• ABOUT THIS TASK:
The entries below need to be written out exactly, with no pictures included.
Top of SUPPLIED DATA
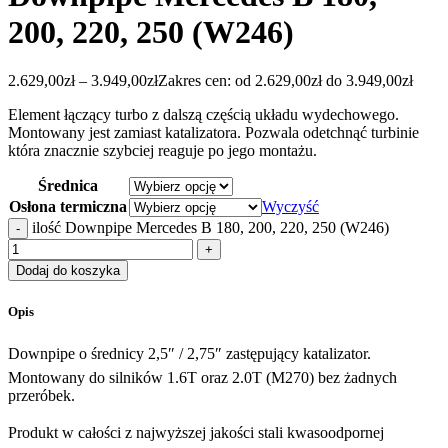
200, 220, 250 (W246)
2.629,00
zł
–
3.949,00
zł
Zakres cen: od 2.629,00zł do 3.949,00zł
Element łączący turbo z dalszą częścią układu wydechowego.
Montowany jest zamiast katalizatora. Pozwala odetchnąć turbinie
która znacznie szybciej reaguje po jego montażu.
Średnica
Osłona termiczna
Wyczyść
ilość Downpipe Mercedes B 180, 200, 220, 250 (W246)
Dodaj do koszyka
Opis
Downpipe o średnicy 2,5″ / 2,75″ zastępujący katalizator.
Montowany do silników 1.6T oraz 2.0T (M270) bez żadnych
przeróbek.
Produkt w całości z najwyższej jakości stali kwasoodpornej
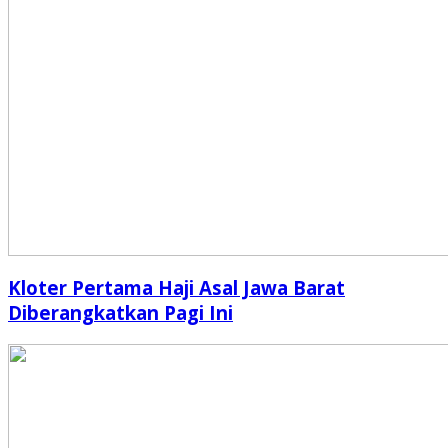
Kloter Pertama Haji Asal Jawa Barat
Diberangkatkan Pagi Ini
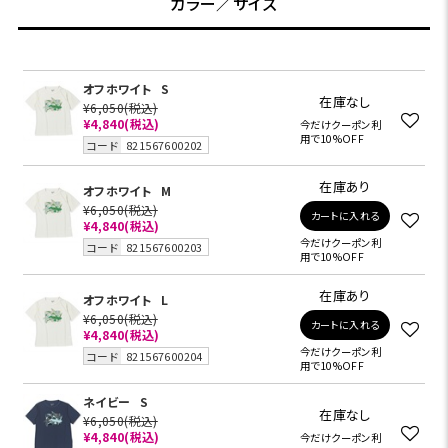
カラー／サイズ
オフホワイト
S
在庫なし
¥6,050
(税込)
¥4,840
(税込)
今だけクーポン利
用で10%OFF
コード
821567600202
在庫あり
オフホワイト
M
¥6,050
(税込)
カートに入れる
¥4,840
(税込)
今だけクーポン利
コード
821567600203
用で10%OFF
在庫あり
オフホワイト
L
¥6,050
(税込)
カートに入れる
¥4,840
(税込)
今だけクーポン利
コード
821567600204
用で10%OFF
ネイビー
S
在庫なし
¥6,050
(税込)
¥4,840
(税込)
今だけクーポン利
Bottom of SUPPLIED DATA
• EXPECTED ANSWER:
200, 220, 250 (W246)
2.629,00
zł
–
3.949,00
zł
Zakres cen: od 2.629,00zł do 3.949,00zł
Element łączący turbo z dalszą częścią układu wydechowego.
Montowany jest zamiast katalizatora. Pozwala odetchnąć turbinie
która znacznie szybciej reaguje po jego montażu.
Średnica
Osłona termiczna
Wyczyść
ilość Downpipe Mercedes B 180, 200, 220, 250 (W246)
Dodaj do koszyka
Opis
Downpipe o średnicy 2,5″ / 2,75″ zastępujący katalizator.
Montowany do silników 1.6T oraz 2.0T (M270) bez żadnych
przeróbek.
Produkt w całości z najwyższej jakości stali kwasoodpornej
Kloter Pertama Haji Asal Jawa Barat
Diberangkatkan Pagi Ini
カラー／サイズ
オフホワイト
S
在庫なし
¥6,050
(税込)
¥4,840
(税込)
今だけクーポン利
用で10%OFF
コード
821567600202
在庫あり
オフホワイト
M
¥6,050
(税込)
カートに入れる
¥4,840
(税込)
今だけクーポン利
コード
821567600203
用で10%OFF
在庫あり
オフホワイト
L
¥6,050
(税込)
カートに入れる
¥4,840
(税込)
今だけクーポン利
コード
821567600204
用で10%OFF
ネイビー
S
在庫なし
¥6,050
(税込)
¥4,840
(税込)
今だけクーポン利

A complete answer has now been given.